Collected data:
##############################

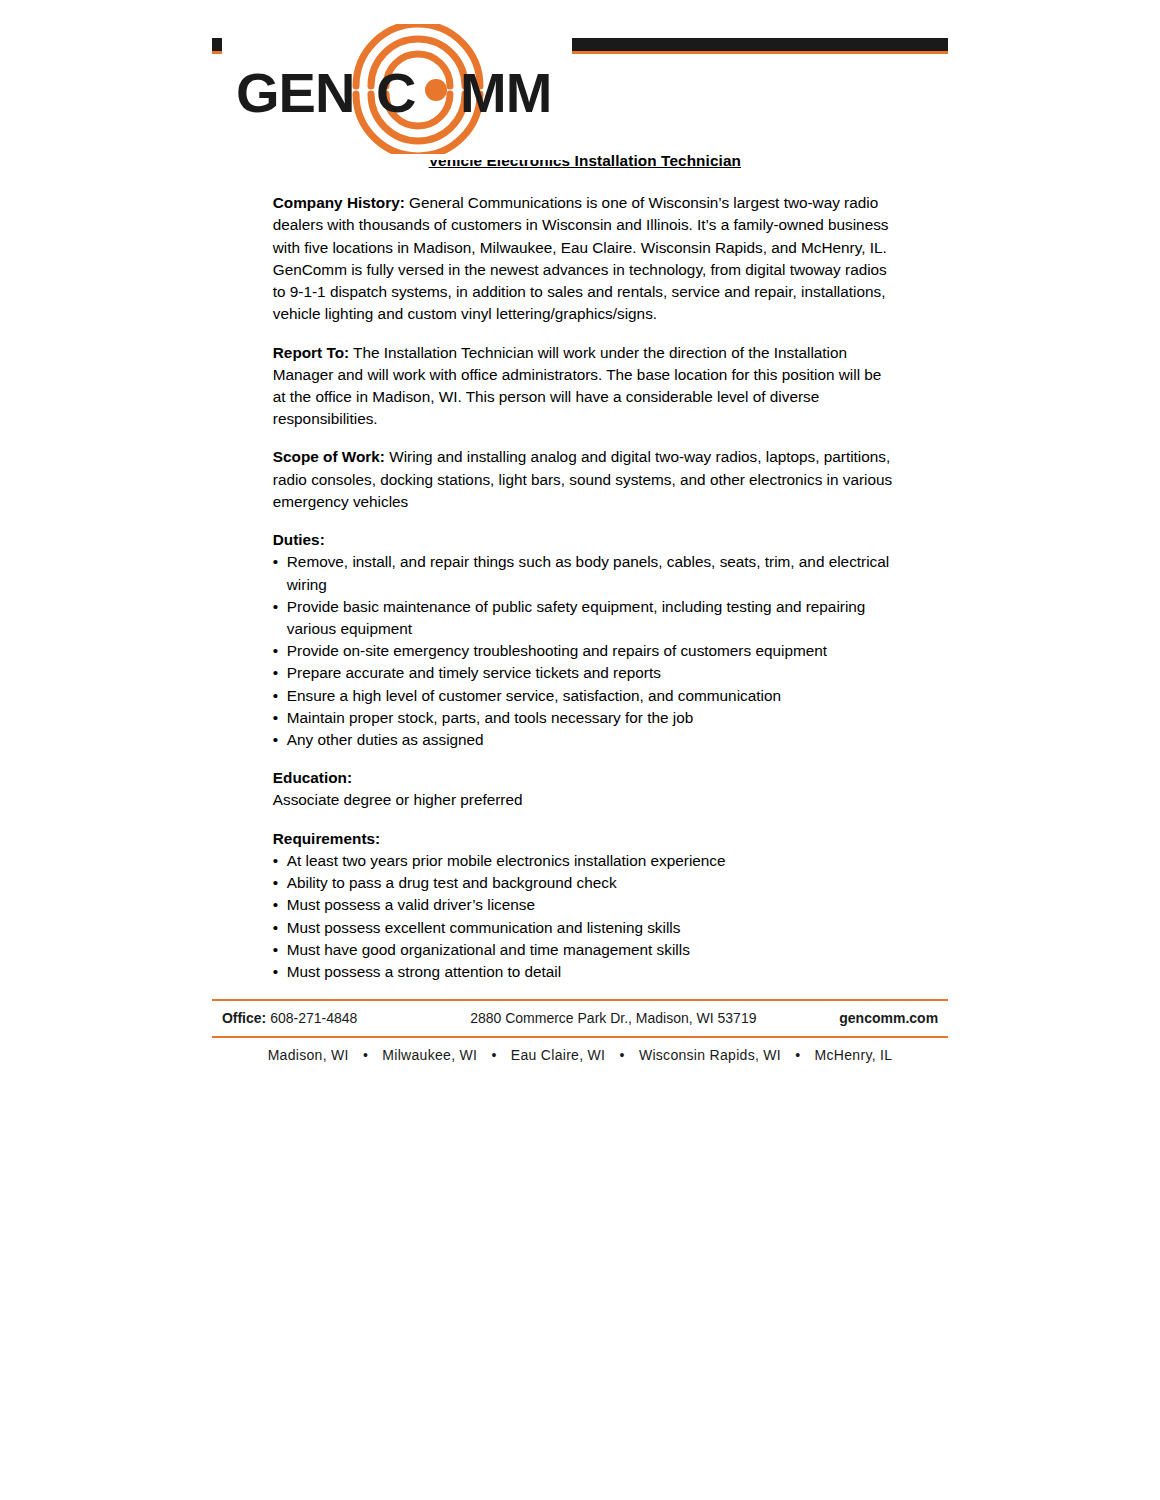GEN C MM
Vehicle Electronics Installation Technician
Company History: General Communications is one of Wisconsin’s largest two-way radio dealers with thousands of customers in Wisconsin and Illinois. It’s a family-owned business with five locations in Madison, Milwaukee, Eau Claire. Wisconsin Rapids, and McHenry, IL. GenComm is fully versed in the newest advances in technology, from digital twoway radios to 9-1-1 dispatch systems, in addition to sales and rentals, service and repair, installations, vehicle lighting and custom vinyl lettering/graphics/signs.
Report To: The Installation Technician will work under the direction of the Installation Manager and will work with office administrators. The base location for this position will be at the office in Madison, WI. This person will have a considerable level of diverse responsibilities.
Scope of Work: Wiring and installing analog and digital two-way radios, laptops, partitions, radio consoles, docking stations, light bars, sound systems, and other electronics in various emergency vehicles
Duties:
Remove, install, and repair things such as body panels, cables, seats, trim, and electrical wiring
Provide basic maintenance of public safety equipment, including testing and repairing various equipment
Provide on-site emergency troubleshooting and repairs of customers equipment
Prepare accurate and timely service tickets and reports
Ensure a high level of customer service, satisfaction, and communication
Maintain proper stock, parts, and tools necessary for the job
Any other duties as assigned
Education:
Associate degree or higher preferred
Requirements:
At least two years prior mobile electronics installation experience
Ability to pass a drug test and background check
Must possess a valid driver’s license
Must possess excellent communication and listening skills
Must have good organizational and time management skills
Must possess a strong attention to detail
Office: 608-271-4848
2880 Commerce Park Dr., Madison, WI 53719
gencomm.com
Madison, WI • Milwaukee, WI • Eau Claire, WI • Wisconsin Rapids, WI • McHenry, IL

##############################

→ Exercise details: Pull every line containing "service" out of the entries.

→ Completed exercise:
Company History: General Communications is one of Wisconsin’s largest two-way radio dealers with thousands of customers in Wisconsin and Illinois. It’s a family-owned business with five locations in Madison, Milwaukee, Eau Claire. Wisconsin Rapids, and McHenry, IL. GenComm is fully versed in the newest advances in technology, from digital twoway radios to 9-1-1 dispatch systems, in addition to sales and rentals, service and repair, installations, vehicle lighting and custom vinyl lettering/graphics/signs.
Prepare accurate and timely service tickets and reports
Ensure a high level of customer service, satisfaction, and communication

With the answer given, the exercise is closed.